The best before date will only be accurate if the food is stored according to the instructions on the packaging.

The sniff test

For foods with a best before date (which concerns food quality), you can use sensory cues   to find out if the food is appropriate to eat. You could look for visible mould on bread, taste to see if biscuits/crisps are stale, or sniff/smell some dairy products with a best before date to see if they have soured.

For food with a use by date, the ‘sniff test’ is not an appropriate method for testing if food is safe to eat. Food can look and smell fine even after the use by date has passed, but the product will not be safe to eat. We can’t see or smell the bugs that can cause food poisoning.

Manufacturers are responsible for deciding whether to apply a use by date or a best before date on their products. This will depend on factors such as how the food is made and how risky it is. They will make sure the right label is used on the product. 

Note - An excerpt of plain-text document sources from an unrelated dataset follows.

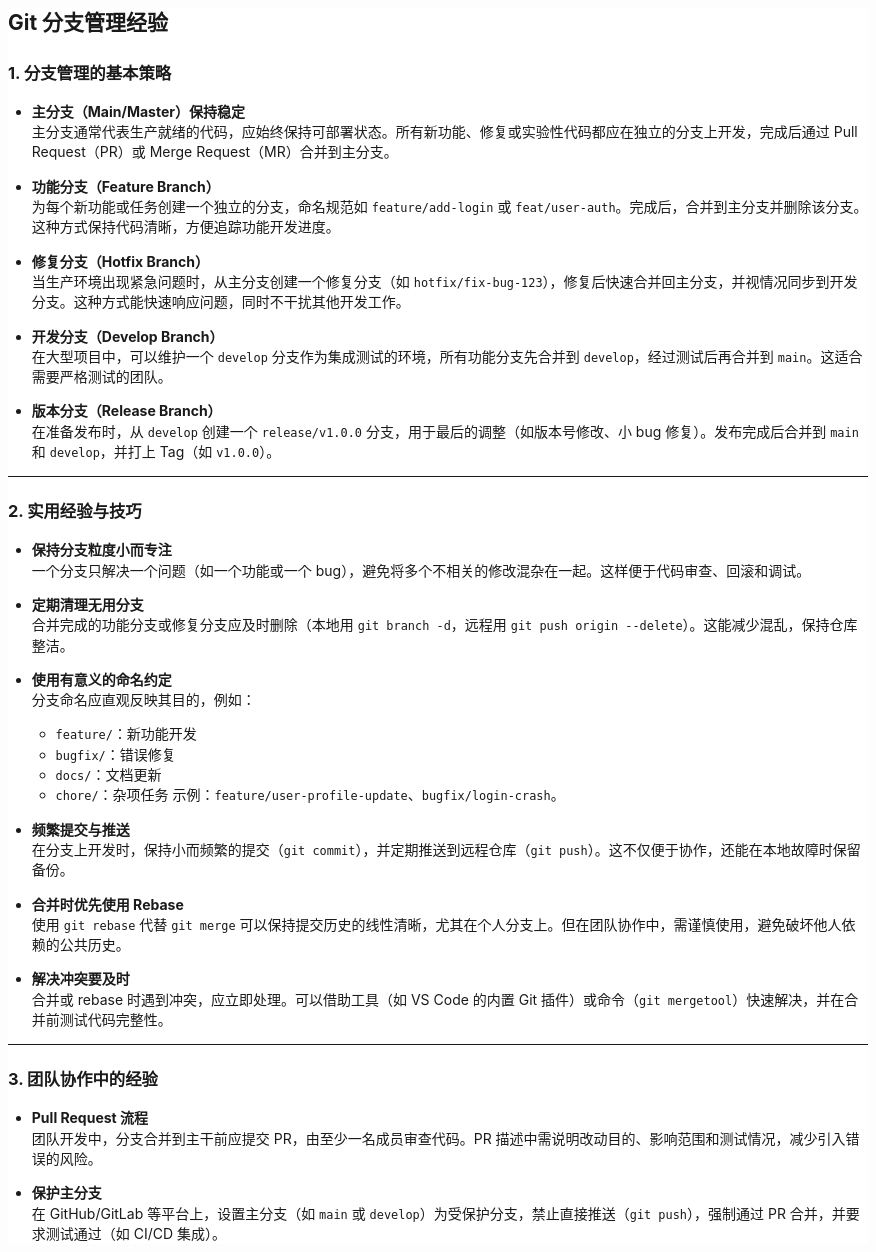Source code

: ## Git 分支管理经验
### 1. 分支管理的基本策略
- **主分支（Main/Master）保持稳定**  
  主分支通常代表生产就绪的代码，应始终保持可部署状态。所有新功能、修复或实验性代码都应在独立的分支上开发，完成后通过 Pull Request（PR）或 Merge Request（MR）合并到主分支。

- **功能分支（Feature Branch）**  
  为每个新功能或任务创建一个独立的分支，命名规范如 `feature/add-login` 或 `feat/user-auth`。完成后，合并到主分支并删除该分支。这种方式保持代码清晰，方便追踪功能开发进度。

- **修复分支（Hotfix Branch）**  
  当生产环境出现紧急问题时，从主分支创建一个修复分支（如 `hotfix/fix-bug-123`），修复后快速合并回主分支，并视情况同步到开发分支。这种方式能快速响应问题，同时不干扰其他开发工作。

- **开发分支（Develop Branch）**  
  在大型项目中，可以维护一个 `develop` 分支作为集成测试的环境，所有功能分支先合并到 `develop`，经过测试后再合并到 `main`。这适合需要严格测试的团队。

- **版本分支（Release Branch）**  
  在准备发布时，从 `develop` 创建一个 `release/v1.0.0` 分支，用于最后的调整（如版本号修改、小 bug 修复）。发布完成后合并到 `main` 和 `develop`，并打上 Tag（如 `v1.0.0`）。

---

### 2. 实用经验与技巧
- **保持分支粒度小而专注**  
  一个分支只解决一个问题（如一个功能或一个 bug），避免将多个不相关的修改混杂在一起。这样便于代码审查、回滚和调试。

- **定期清理无用分支**  
  合并完成的功能分支或修复分支应及时删除（本地用 `git branch -d`，远程用 `git push origin --delete`）。这能减少混乱，保持仓库整洁。

- **使用有意义的命名约定**  
  分支命名应直观反映其目的，例如：
  - `feature/`：新功能开发
  - `bugfix/`：错误修复
  - `docs/`：文档更新
  - `chore/`：杂项任务
  示例：`feature/user-profile-update`、`bugfix/login-crash`。

- **频繁提交与推送**  
  在分支上开发时，保持小而频繁的提交（`git commit`），并定期推送到远程仓库（`git push`）。这不仅便于协作，还能在本地故障时保留备份。

- **合并时优先使用 Rebase**  
  使用 `git rebase` 代替 `git merge` 可以保持提交历史的线性清晰，尤其在个人分支上。但在团队协作中，需谨慎使用，避免破坏他人依赖的公共历史。

- **解决冲突要及时**  
  合并或 rebase 时遇到冲突，应立即处理。可以借助工具（如 VS Code 的内置 Git 插件）或命令（`git mergetool`）快速解决，并在合并前测试代码完整性。

---

### 3. 团队协作中的经验
- **Pull Request 流程**  
  团队开发中，分支合并到主干前应提交 PR，由至少一名成员审查代码。PR 描述中需说明改动目的、影响范围和测试情况，减少引入错误的风险。

- **保护主分支**  
  在 GitHub/GitLab 等平台上，设置主分支（如 `main` 或 `develop`）为受保护分支，禁止直接推送（`git push`），强制通过 PR 合并，并要求测试通过（如 CI/CD 集成）。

Always check the date labels on food

  • Milk with a use by date should never be sniffed or used past the date
  • Milk with a best before date label can be sniffed to see if it has gone bad and please remember to check the label instructions

If you have a problem with your sense of smell and cannot use it to detect if food with a best before date has gone off or stale, then ask someone else to check it for you. If that is not an option, then we advise that you stick to the best before date on the packet as this has been determined by the manufacturer to be the date which the food is at its best.  

Charity food banks

If you are supplying people with packaged food from a food bank, you still need to check and follow the use-by dates.

Giving out food after its ‘use-by’ date puts people at risk, and could lead to enforcement action being taken against the food bank.

Avoiding food waste

Plan your meals ahead

Get into the habit of checking what you already have in the fridge and freezer before you go shopping. Look out for foods that are approaching their use-by date and other fresh foods that can go off over time and try to use them up first. This includes:

  • fruit and vegetables
  • meat and fish
  • cheese, milk or other dairy products

Freeze and defrost your food correctly

Food properly frozen won’t deteriorate and bacteria cannot grow in it, so when frozen it can’t become more unsafe.

Once defrosted however, the pause button is off. Only defrost food as you need it and eat it within 24 hours. Find out more about freezing and defrosting food.

Once food has been defrosted, use it within 24 hours and cook it until steaming hot before serving.

Find out more about chilling, freezing and defrosting food.

Always check packet instructions to ensure that foods are suitable for freezing, especially for ready-to-eat foods.